Consider the 230-mile route to be hacked out and paved through the North Woods, spanning a half-mile width from Calais to Coburn Gore: It would impinge on Moosehead Lake and other significant landmarks, destroying priceless wetlands and wildlife habitat and old-growth forests. Three major rivers and the Appalachian Trail would have to be bridged.

To Peter Vigue’s contention that his Canada connector would fill Maine’s “hollow middle,” we say that our heartland is not hollow. It is teeming with precious life – wildlife as well as human inhabitants who live there because they cherish its culture and undeveloped topography. For visitors from all over the world, these natural resources are a respite from industrialized society.

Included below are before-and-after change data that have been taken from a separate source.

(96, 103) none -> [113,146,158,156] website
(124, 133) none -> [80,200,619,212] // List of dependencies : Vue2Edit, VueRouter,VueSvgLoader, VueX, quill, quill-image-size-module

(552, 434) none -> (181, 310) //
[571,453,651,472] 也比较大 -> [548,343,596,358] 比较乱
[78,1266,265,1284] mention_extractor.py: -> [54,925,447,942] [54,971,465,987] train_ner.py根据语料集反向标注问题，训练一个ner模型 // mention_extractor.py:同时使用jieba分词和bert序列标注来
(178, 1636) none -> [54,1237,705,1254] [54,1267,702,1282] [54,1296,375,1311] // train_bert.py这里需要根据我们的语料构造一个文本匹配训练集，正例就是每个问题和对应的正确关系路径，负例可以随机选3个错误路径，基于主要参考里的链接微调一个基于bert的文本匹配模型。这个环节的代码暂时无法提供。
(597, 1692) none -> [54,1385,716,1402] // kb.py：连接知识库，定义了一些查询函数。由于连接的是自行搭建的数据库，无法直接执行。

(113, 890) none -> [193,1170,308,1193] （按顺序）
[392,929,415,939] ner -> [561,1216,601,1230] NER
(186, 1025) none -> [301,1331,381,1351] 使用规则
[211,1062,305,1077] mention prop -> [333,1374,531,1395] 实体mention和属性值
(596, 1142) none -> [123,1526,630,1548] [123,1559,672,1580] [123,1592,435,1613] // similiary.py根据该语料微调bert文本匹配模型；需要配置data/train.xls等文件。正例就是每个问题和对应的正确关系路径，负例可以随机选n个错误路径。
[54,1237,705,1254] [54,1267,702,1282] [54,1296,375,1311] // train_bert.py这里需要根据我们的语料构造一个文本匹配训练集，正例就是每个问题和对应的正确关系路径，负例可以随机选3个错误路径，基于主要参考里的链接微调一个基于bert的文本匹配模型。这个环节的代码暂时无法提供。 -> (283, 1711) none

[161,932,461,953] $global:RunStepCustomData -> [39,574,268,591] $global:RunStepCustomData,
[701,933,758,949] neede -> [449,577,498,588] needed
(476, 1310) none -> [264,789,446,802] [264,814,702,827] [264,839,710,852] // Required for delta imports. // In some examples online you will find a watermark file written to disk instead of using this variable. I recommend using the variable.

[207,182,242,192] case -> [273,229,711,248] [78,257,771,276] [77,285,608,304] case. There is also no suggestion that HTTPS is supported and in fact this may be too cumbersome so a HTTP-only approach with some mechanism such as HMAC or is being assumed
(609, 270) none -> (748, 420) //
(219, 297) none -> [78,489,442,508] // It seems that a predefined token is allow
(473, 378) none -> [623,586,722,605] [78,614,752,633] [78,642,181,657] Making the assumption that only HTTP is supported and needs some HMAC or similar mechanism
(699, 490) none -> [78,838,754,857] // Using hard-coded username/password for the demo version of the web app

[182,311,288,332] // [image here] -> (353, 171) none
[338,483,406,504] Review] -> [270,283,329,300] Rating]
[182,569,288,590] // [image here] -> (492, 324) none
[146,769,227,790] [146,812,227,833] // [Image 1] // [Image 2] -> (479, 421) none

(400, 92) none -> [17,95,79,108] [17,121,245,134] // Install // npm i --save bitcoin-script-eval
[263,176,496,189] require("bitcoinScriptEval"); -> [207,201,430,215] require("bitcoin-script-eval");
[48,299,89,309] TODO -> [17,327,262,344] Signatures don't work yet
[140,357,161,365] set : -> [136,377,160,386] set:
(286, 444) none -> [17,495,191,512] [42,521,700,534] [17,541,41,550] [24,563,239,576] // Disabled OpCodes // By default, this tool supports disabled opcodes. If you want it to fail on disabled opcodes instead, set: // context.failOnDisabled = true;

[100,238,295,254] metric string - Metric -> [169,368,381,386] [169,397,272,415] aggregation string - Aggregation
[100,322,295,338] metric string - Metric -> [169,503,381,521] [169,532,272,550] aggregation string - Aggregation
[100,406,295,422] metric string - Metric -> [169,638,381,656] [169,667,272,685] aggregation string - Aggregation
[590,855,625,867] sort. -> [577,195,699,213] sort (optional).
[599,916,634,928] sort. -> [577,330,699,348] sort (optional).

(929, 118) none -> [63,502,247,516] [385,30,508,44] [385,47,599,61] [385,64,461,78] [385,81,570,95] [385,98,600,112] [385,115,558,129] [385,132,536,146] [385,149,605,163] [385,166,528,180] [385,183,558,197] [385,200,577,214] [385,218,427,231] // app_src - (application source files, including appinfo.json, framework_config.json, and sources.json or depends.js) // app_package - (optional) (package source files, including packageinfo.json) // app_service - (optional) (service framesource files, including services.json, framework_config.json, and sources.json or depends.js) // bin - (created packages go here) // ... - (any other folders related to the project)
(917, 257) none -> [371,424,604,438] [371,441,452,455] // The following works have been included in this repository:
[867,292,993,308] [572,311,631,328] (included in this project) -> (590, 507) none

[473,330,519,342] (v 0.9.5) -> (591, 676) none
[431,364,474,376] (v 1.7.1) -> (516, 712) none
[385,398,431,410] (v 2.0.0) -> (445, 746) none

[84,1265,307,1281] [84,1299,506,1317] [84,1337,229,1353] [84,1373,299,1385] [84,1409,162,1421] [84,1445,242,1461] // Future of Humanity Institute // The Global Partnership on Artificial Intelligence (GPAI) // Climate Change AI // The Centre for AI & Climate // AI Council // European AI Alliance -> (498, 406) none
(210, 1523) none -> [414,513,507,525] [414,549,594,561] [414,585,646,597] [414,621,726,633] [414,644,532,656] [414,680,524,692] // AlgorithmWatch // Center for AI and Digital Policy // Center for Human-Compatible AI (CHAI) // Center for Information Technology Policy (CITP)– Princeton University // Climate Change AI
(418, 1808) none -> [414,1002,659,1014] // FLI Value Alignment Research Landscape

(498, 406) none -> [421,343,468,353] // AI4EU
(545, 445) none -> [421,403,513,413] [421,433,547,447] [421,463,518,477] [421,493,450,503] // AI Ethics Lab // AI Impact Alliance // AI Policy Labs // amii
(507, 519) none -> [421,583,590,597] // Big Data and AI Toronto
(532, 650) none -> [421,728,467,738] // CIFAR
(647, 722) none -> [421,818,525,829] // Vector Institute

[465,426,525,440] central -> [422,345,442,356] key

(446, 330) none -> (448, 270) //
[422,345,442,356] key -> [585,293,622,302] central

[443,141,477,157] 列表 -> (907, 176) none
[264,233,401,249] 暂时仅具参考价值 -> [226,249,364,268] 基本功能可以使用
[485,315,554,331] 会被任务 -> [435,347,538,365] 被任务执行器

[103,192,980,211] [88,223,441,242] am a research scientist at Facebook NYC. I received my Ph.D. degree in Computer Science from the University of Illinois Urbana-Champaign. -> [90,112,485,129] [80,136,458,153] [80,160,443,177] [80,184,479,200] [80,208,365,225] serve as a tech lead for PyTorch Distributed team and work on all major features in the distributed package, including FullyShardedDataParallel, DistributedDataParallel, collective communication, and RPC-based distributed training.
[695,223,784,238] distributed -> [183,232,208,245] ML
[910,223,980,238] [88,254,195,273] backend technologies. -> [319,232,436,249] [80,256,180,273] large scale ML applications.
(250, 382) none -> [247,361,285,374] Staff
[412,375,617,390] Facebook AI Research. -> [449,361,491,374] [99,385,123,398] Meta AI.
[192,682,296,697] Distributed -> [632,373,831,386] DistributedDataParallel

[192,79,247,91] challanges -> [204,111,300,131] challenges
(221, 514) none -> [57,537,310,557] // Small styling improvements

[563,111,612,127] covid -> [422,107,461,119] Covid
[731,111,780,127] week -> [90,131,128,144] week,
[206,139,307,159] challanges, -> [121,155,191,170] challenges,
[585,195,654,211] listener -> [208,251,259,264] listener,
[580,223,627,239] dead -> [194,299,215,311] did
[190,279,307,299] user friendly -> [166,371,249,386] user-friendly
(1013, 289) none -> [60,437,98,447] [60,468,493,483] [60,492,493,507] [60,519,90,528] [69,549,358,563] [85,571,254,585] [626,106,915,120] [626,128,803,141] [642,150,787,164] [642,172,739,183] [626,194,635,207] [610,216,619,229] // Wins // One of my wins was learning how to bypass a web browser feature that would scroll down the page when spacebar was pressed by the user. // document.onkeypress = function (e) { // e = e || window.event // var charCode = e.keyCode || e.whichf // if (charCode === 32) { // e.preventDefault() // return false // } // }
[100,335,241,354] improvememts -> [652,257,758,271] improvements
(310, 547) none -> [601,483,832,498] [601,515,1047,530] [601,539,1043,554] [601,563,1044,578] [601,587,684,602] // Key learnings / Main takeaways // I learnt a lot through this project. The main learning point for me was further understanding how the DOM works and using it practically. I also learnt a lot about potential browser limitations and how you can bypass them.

For resort owners in the area who uphold truly green values, maintaining rustic camps and cabins for back-country recreation and heritage tourism, an east-west highway would ruin their peace and tranquility. Arguably it would also decrease land values and depress local economies dependent on agriculture.

Taking the lead in the campaign opposing this monstrous industrial corridor is Defending Water for Life in Maine (defendingwater.net/maine). The group’s director, Chris Buchanan, points out the startling truth that to encourage more fossil-fuel use and contribute to climate disruption is to move in the wrong direction.

The group became involved out of concern for water mining (draining aquifers) and various extractive industries that ship bottled water, wood chips and other scarce raw materials we all depend on to global markets. But clearly there are many more multinational corporations that stand to profit at the expense of Maine citizens. Like the Searsport LPG tank and container port, the East-West Transportation, Utilities, and Communications corridor is a bad idea, and it will be difficult, if not impossible, to stop once the various elements of it become subject to federal regulation. With voting imminent, our legislators must hear from us now, without delay, while there is still time to voice opposition to LD 1671 (now a “resolve,” nonbinding but with ominous implications). Sponsors of the bill as “emergency” legislation and those who serve on the Transportation Committee, in particular, must answer to their constituents for their irresponsible conduct.